Fundamentally, there are two ways to sell services.
You can go to the market and try to influence companies to buy your services. Or, you can get the market to come to you and ask for help, which is usually preferable to non-professional sales people.
The big question is: With all the competitors in the marketplace, how do I get companies to seek out my firm?
Building your firm’s name recognition is the key. The market can’t come to you if it doesn’t know you.
There are four stages name recognition. They are:
- I have heard of your firm, but I don’t know what you do.
- I have heard of your firm and know you do accounting.
- I have a positive opinion of you as a provider of accounting services and want you on the list of bidders for every project.
- I want you to do all my work. I don’t want to consider other alternatives.
Until your firm is in stage three or four, you likely won’t have many opportunities knocking at your door. Fortunately, you can proactively move your firm through the stages once you understand and apply the four factors that contribute to name recognition.
The first factor is message development. Your message must reflect competitive differentiation to make your firm stand out. It must also address how your services can help meet your market’s specific business needs.

***

*Exercise 1:* Can you output the whole passage on building name recognition word for word?

***

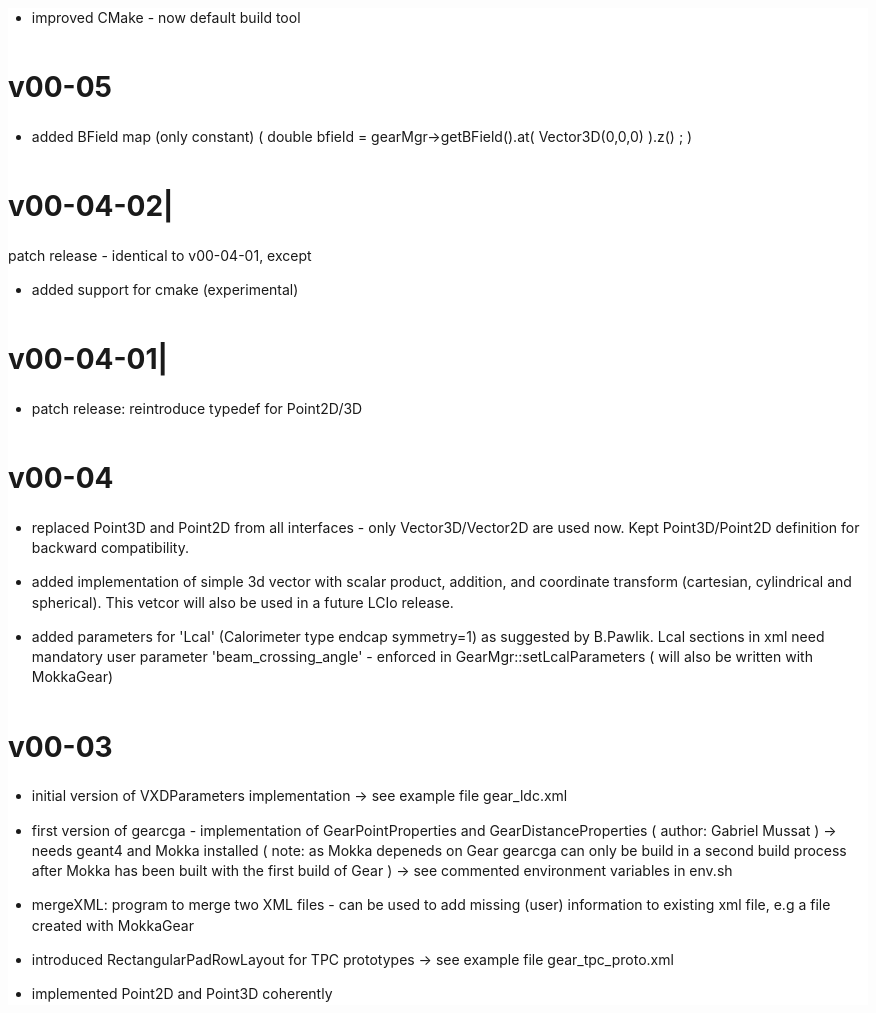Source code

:   - improved CMake  - now default build tool

 
 # v00-05  
   - added BField map (only constant)
     ( double bfield = gearMgr->getBField().at( Vector3D(0,0,0) ).z() ; )

 # v00-04-02|
   patch release - identical to v00-04-01, except
   -  added support for cmake (experimental)

# v00-04-01|
   
  - patch release: reintroduce typedef for Point2D/3D

# v00-04 

   - replaced Point3D and Point2D from all interfaces - only Vector3D/Vector2D
     are used now. Kept Point3D/Point2D definition for backward compatibility.

   - added implementation of simple 3d vector with scalar product, addition,
     and coordinate transform (cartesian, cylindrical and spherical).
     This vetcor will also be used in a future LCIo release.

   - added parameters for 'Lcal' (Calorimeter type endcap symmetry=1) 
     as suggested by B.Pawlik. Lcal sections in xml need mandatory user 
     parameter 'beam_crossing_angle' - enforced in GearMgr::setLcalParameters
     ( will also be written with MokkaGear)	

# v00-03 

  - initial version of VXDParameters implementation
    -> see example file gear_ldc.xml

  - first version of gearcga - implementation of GearPointProperties 
    and GearDistanceProperties ( author: Gabriel Mussat )
    -> needs geant4 and Mokka installed 
    ( note: as Mokka depeneds on Gear gearcga can only be build in 
     a second  build process after Mokka has been built with the first
     build of Gear )
    -> see commented environment variables in env.sh

  - mergeXML: program to merge two XML files - can be used to 
    add missing (user) information to existing xml file, e.g
    a file created with MokkaGear

  - introduced RectangularPadRowLayout for TPC prototypes
    -> see example file gear_tpc_proto.xml

  - implemented Point2D and Point3D coherently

***

*Exercise 2:* Could you return the entries exactly, starting with their very first line and going on through the line that contains "for cmake (experimental)", with both of those lines included and the pictures left out?

*Output 1:*
Fundamentally, there are two ways to sell services.
You can go to the market and try to influence companies to buy your services. Or, you can get the market to come to you and ask for help, which is usually preferable to non-professional sales people.
The big question is: With all the competitors in the marketplace, how do I get companies to seek out my firm?
Building your firm’s name recognition is the key. The market can’t come to you if it doesn’t know you.
There are four stages name recognition. They are:
- I have heard of your firm, but I don’t know what you do.
- I have heard of your firm and know you do accounting.
- I have a positive opinion of you as a provider of accounting services and want you on the list of bidders for every project.
- I want you to do all my work. I don’t want to consider other alternatives.
Until your firm is in stage three or four, you likely won’t have many opportunities knocking at your door. Fortunately, you can proactively move your firm through the stages once you understand and apply the four factors that contribute to name recognition.
The first factor is message development. Your message must reflect competitive differentiation to make your firm stand out. It must also address how your services can help meet your market’s specific business needs.

*Output 2:*
Source code

:   - improved CMake  - now default build tool

 
 # v00-05  
   - added BField map (only constant)
     ( double bfield = gearMgr->getBField().at( Vector3D(0,0,0) ).z() ; )

 # v00-04-02|
   patch release - identical to v00-04-01, except
   -  added support for cmake (experimental)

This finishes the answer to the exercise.